🤖 AI Summary
This work addresses the prevailing limitation in knowledge transfer between models of different sizes, where scaling up (S2L) and scaling down (L2S) are typically treated as incompatible tasks lacking a unified framework. To bridge this gap, we propose BoT, the first size-agnostic bidirectional scaling framework that treats model weights as continuous signals and leverages the discrete wavelet transform (DWT) and its inverse (IDWT) to enable parameter-free, computationally efficient knowledge transfer in both directions. Within this framework, S2L and L2S are naturally modeled as signal upsampling and downsampling, with the wavelet decomposition level serving as a dynamic scaling factor. Evaluated on DeiT, BERT, and GPT architectures, BoT achieves state-of-the-art performance on benchmarks such as GLUE and SQuAD while significantly reducing pretraining FLOPs—by up to 67.1% for S2L and 52.8% for L2S.
📝 Abstract
Transferring pre-trained knowledge from a source model to a target model of a different architectural size is a key challenge for flexible and efficient model scaling. However, current parameter-space methods treat Small-to-Large (S2L) and Large-to-Small (L2S) scaling as separate, incompatible problems, focusing on parameter synthesis and selection, respectively. This fragmented perspective has resulted in specialized tools, hindering a unified, bidirectional framework. In this paper, we propose BoT (Bidirectional knowledge Transfer), the first size-agnostic framework to unify S2L and L2S scaling. Our core insight is to treat model weights as continuous signals, where models of different sizes represent distinct discretizations of the transferable knowledge.
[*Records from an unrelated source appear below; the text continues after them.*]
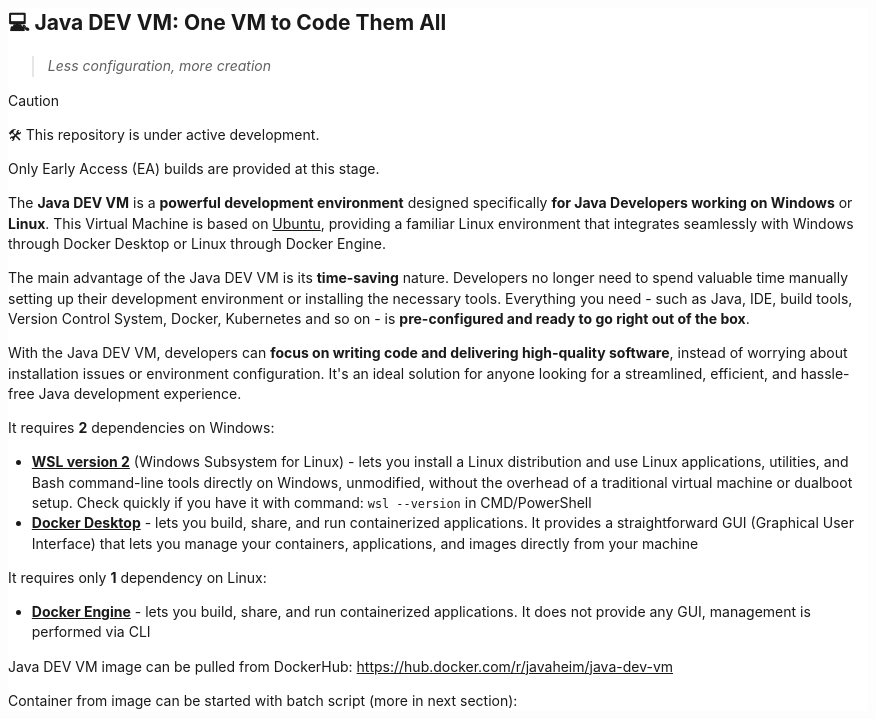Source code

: ## 💻 Java DEV VM: One VM to Code Them All

> _Less configuration, more creation_

> [!CAUTION]
> 🛠️ This repository is under active development.
>
> Only Early Access (EA) builds are provided at this stage.

The **Java DEV VM** is a **powerful development environment** designed specifically **for Java Developers working on
Windows** or **Linux**. This Virtual Machine is based on [Ubuntu](https://hub.docker.com/_/ubuntu), providing a familiar
Linux environment that integrates
seamlessly
with Windows through Docker Desktop or Linux through Docker Engine.

The main advantage of the Java DEV VM is its **time-saving** nature. Developers no longer need to spend valuable time
manually setting up their development environment or installing the necessary tools. Everything you need - such as Java,
IDE,
build tools, Version Control System, Docker, Kubernetes and so on - is **pre-configured and ready to go right out of the
box**.

With the Java DEV VM, developers can **focus on writing code and delivering high-quality software**, instead of worrying
about installation issues or environment configuration. It's an ideal solution for anyone looking for a streamlined,
efficient, and hassle-free Java development experience.

It requires **2** dependencies on Windows:

* [**WSL version 2**](https://learn.microsoft.com/en-us/windows/wsl/install) (Windows Subsystem for Linux) - lets you
  install a Linux distribution and use Linux applications, utilities, and Bash command-line tools directly on Windows,
  unmodified, without the overhead of a traditional virtual machine or dualboot setup. Check quickly if you have it with
  command: `wsl --version` in CMD/PowerShell
* [**Docker Desktop**](https://docs.docker.com/desktop/install/windows-install/) - lets you build, share, and run
  containerized applications. It provides a straightforward GUI (Graphical User Interface) that lets
  you manage your containers, applications, and images directly from your machine

It requires only **1** dependency on Linux:

* [**Docker Engine**](https://docs.docker.com/engine/install/) - lets you build, share, and run
  containerized applications. It does not provide any GUI, management is performed via CLI

Java DEV VM image can be pulled from DockerHub: https://hub.docker.com/r/javaheim/java-dev-vm

Container from image can be started with batch script (more in next section):
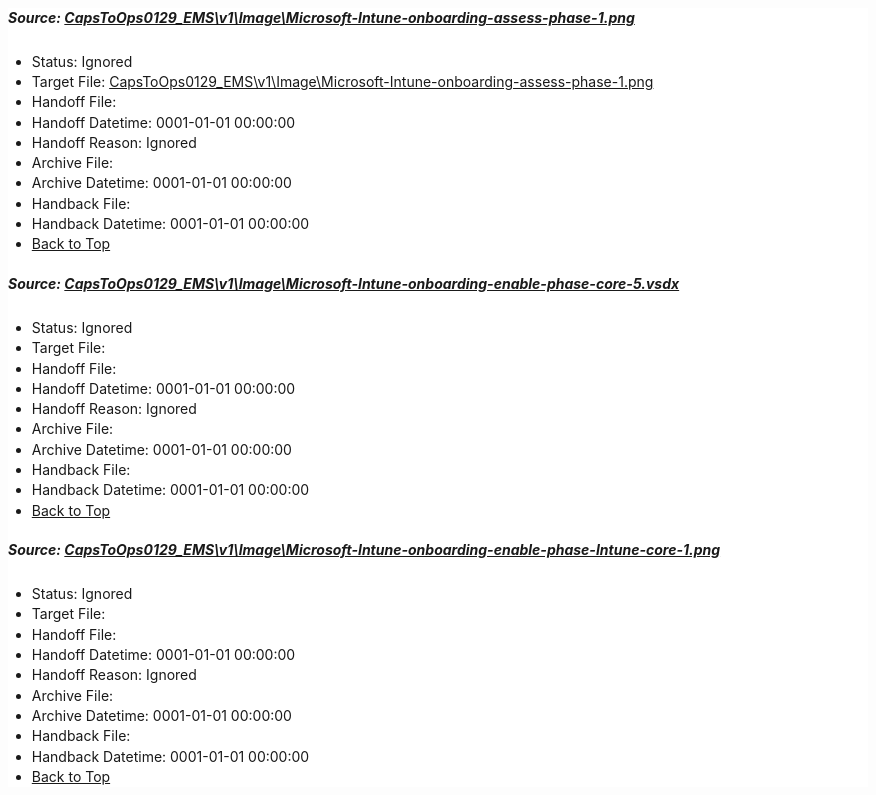 ##### <a name='efd1faa51c9e8e16e205bda81d78ef558bb8593931'></a> Source: [CapsToOps0129_EMS\v1\Image\Microsoft-Intune-onboarding-assess-phase-1.png](https://github.com/kimizhu/CapsToOps0129_EMS/blob/840de6e4e7ba73a0ec1886ddf9ae0e0741cd3a16/CapsToOps0129_EMS/v1/Image/Microsoft-Intune-onboarding-assess-phase-1.png)
* Status: Ignored
* Target File: [CapsToOps0129_EMS\v1\Image\Microsoft-Intune-onboarding-assess-phase-1.png](https://github.com/kimizhu/CapsToOps0129_EMS.de-de/blob/c889cf811ee5aaebb5cb578e5366afad7885b9a3/CapsToOps0129_EMS/v1/Image/Microsoft-Intune-onboarding-assess-phase-1.png)
* Handoff File: 
* Handoff Datetime: 0001-01-01 00:00:00
* Handoff Reason: Ignored
* Archive File: 
* Archive Datetime: 0001-01-01 00:00:00
* Handback File: 
* Handback Datetime: 0001-01-01 00:00:00
* [Back to Top](#report-top)

##### <a name='2a5d20240d994c31ab600792c750f5296bab4ed332'></a> Source: [CapsToOps0129_EMS\v1\Image\Microsoft-Intune-onboarding-enable-phase-core-5.vsdx](https://github.com/kimizhu/CapsToOps0129_EMS/blob/ede9dd542523e6856cba85856708b78cd3dc5c11/CapsToOps0129_EMS/v1/Image/Microsoft-Intune-onboarding-enable-phase-core-5.vsdx)
* Status: Ignored
* Target File: 
* Handoff File: 
* Handoff Datetime: 0001-01-01 00:00:00
* Handoff Reason: Ignored
* Archive File: 
* Archive Datetime: 0001-01-01 00:00:00
* Handback File: 
* Handback Datetime: 0001-01-01 00:00:00
* [Back to Top](#report-top)

##### <a name='61c9d96ca35eb79cf8a9fe5a39c4a661570e39f233'></a> Source: [CapsToOps0129_EMS\v1\Image\Microsoft-Intune-onboarding-enable-phase-Intune-core-1.png](https://github.com/kimizhu/CapsToOps0129_EMS/blob/ede9dd542523e6856cba85856708b78cd3dc5c11/CapsToOps0129_EMS/v1/Image/Microsoft-Intune-onboarding-enable-phase-Intune-core-1.png)
* Status: Ignored
* Target File: 
* Handoff File: 
* Handoff Datetime: 0001-01-01 00:00:00
* Handoff Reason: Ignored
* Archive File: 
* Archive Datetime: 0001-01-01 00:00:00
* Handback File: 
* Handback Datetime: 0001-01-01 00:00:00
* [Back to Top](#report-top)
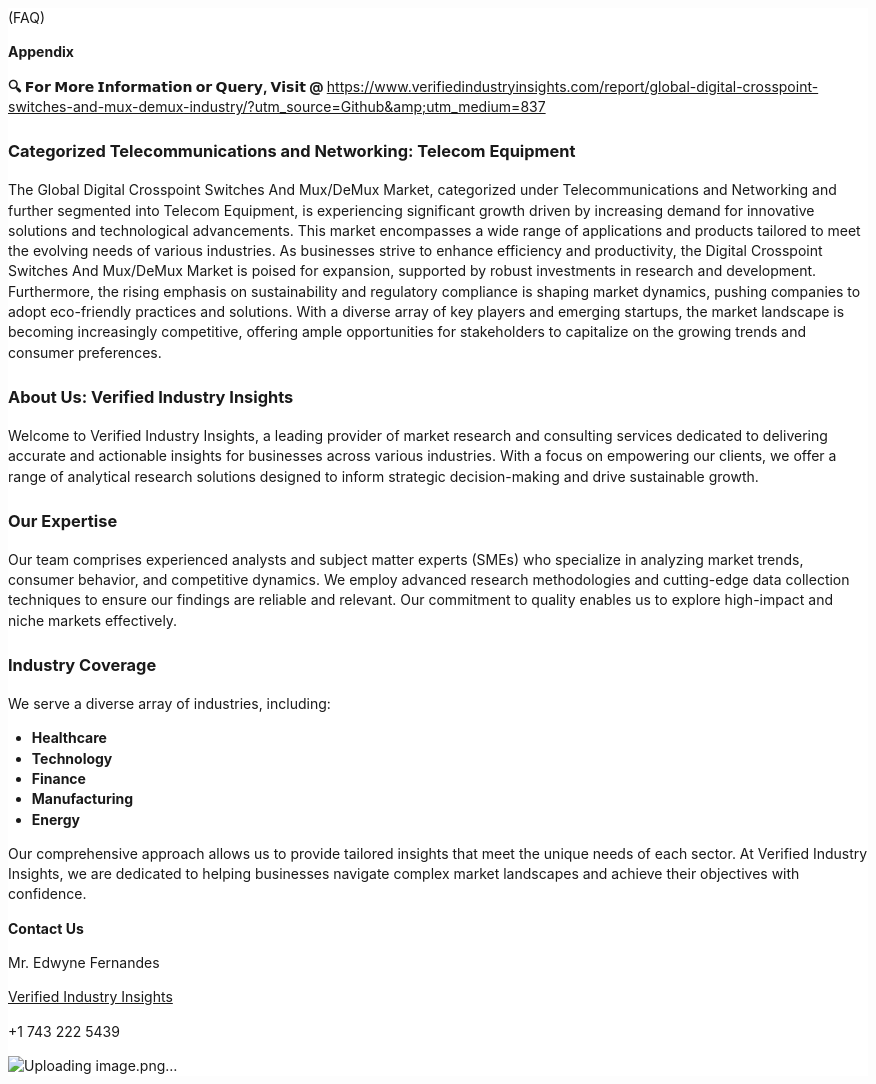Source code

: (FAQ)</strong></p><p><strong>Appendix<br /></strong></p><p><strong>🔍 𝗙𝗼𝗿 𝗠𝗼𝗿𝗲 𝗜𝗻𝗳𝗼𝗿𝗺𝗮𝘁𝗶𝗼𝗻 𝗼𝗿 𝗤𝘂𝗲𝗿𝘆, 𝗩𝗶𝘀𝗶𝘁 @ </strong><a href="https://www.verifiedindustryinsights.com/report/global-digital-crosspoint-switches-and-mux-demux-industry/?utm_source=Github&amp;utm_medium=837">https://www.verifiedindustryinsights.com/report/global-digital-crosspoint-switches-and-mux-demux-industry/?utm_source=Github&amp;utm_medium=837</a>&nbsp;</p><h3>Categorized Telecommunications and Networking: Telecom Equipment </h3><p>The Global Digital Crosspoint Switches And Mux/DeMux Market, categorized under Telecommunications and Networking and further segmented into Telecom Equipment, is experiencing significant growth driven by increasing demand for innovative solutions and technological advancements. This market encompasses a wide range of applications and products tailored to meet the evolving needs of various industries. As businesses strive to enhance efficiency and productivity, the Digital Crosspoint Switches And Mux/DeMux Market is poised for expansion, supported by robust investments in research and development. Furthermore, the rising emphasis on sustainability and regulatory compliance is shaping market dynamics, pushing companies to adopt eco-friendly practices and solutions. With a diverse array of key players and emerging startups, the market landscape is becoming increasingly competitive, offering ample opportunities for stakeholders to capitalize on the growing trends and consumer preferences.</p><h3>About Us: Verified Industry Insights</h3><p>Welcome to Verified Industry Insights, a leading provider of market research and consulting services dedicated to delivering accurate and actionable insights for businesses across various industries. With a focus on empowering our clients, we offer a range of analytical research solutions designed to inform strategic decision-making and drive sustainable growth.</p><h3>Our Expertise</h3><p>Our team comprises experienced analysts and subject matter experts (SMEs) who specialize in analyzing market trends, consumer behavior, and competitive dynamics. We employ advanced research methodologies and cutting-edge data collection techniques to ensure our findings are reliable and relevant. Our commitment to quality enables us to explore high-impact and niche markets effectively.</p><h3>Industry Coverage</h3><p>We serve a diverse array of industries, including:</p><ul><li><strong>Healthcare</strong></li><li><strong>Technology</strong></li><li><strong>Finance</strong></li><li><strong>Manufacturing</strong></li><li><strong>Energy</strong></li></ul><p>Our comprehensive approach allows us to provide tailored insights that meet the unique needs of each sector. At Verified Industry Insights, we are dedicated to helping businesses navigate complex market landscapes and achieve their objectives with confidence.</p><p><strong>Contact Us</strong></p><p>Mr. Edwyne Fernandes</p><p><a href="https://www.verifiedindustryinsights.com/">Verified Industry Insights</a></p><p>+1 743 222 5439</p>
![Uploading image.png…]()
This multi-resolution perspective directly casts S2L and L2S scaling as the signal processing operations of upsampling and downsampling, naturally leading to the adoption of the Discrete Wavelet Transform (DWT) and its Inverse (IDWT). BoT leverages the recursive nature of wavelets, using the decomposition level as a dynamic scaling factor to bridge disparate model sizes in a parameter-free and computationally efficient manner. Extensive experiments on DeiT, BERT, and GPT demonstrate significant pre-training FLOPs savings (up to 67.1% for S2L, 52.8% for L2S) and state-of-the-art performance on benchmarks like GLUE and SQuAD.